◆ WHAT THIS TASK INVOLVES ◆
Could you update the lines from the one containing "genus: Cytisus" through the final line, both ends included, so that "common name" becomes "vernacular name" and nothing else changes? Return only those lines.

◆ DATASET ENTRIES ◆
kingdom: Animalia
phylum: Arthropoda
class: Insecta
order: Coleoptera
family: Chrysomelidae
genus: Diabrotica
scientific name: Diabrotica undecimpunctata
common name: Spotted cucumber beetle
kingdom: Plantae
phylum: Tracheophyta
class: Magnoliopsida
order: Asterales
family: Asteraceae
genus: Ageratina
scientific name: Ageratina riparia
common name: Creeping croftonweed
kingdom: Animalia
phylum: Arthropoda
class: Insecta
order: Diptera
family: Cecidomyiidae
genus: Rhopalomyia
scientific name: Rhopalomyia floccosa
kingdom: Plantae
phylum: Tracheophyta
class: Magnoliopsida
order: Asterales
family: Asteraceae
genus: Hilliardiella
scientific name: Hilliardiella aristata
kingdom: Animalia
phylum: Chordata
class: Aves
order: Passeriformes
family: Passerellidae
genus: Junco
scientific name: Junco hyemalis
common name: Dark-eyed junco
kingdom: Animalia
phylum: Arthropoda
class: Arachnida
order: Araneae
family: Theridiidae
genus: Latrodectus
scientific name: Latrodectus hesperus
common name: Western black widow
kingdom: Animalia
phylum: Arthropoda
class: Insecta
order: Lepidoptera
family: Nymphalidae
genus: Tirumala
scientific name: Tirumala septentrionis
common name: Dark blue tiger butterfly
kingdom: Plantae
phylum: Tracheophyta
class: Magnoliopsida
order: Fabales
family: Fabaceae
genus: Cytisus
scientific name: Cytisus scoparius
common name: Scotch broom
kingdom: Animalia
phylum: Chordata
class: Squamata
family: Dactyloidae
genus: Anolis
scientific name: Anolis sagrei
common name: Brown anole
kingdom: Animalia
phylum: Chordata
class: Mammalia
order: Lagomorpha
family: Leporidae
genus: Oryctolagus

◆ CORRECT RESPONSE ◆
genus: Cytisus
scientific name: Cytisus scoparius
vernacular name: Scotch broom
kingdom: Animalia
phylum: Chordata
class: Squamata
family: Dactyloidae
genus: Anolis
scientific name: Anolis sagrei
vernacular name: Brown anole
kingdom: Animalia
phylum: Chordata
class: Mammalia
order: Lagomorpha
family: Leporidae
genus: Oryctolagus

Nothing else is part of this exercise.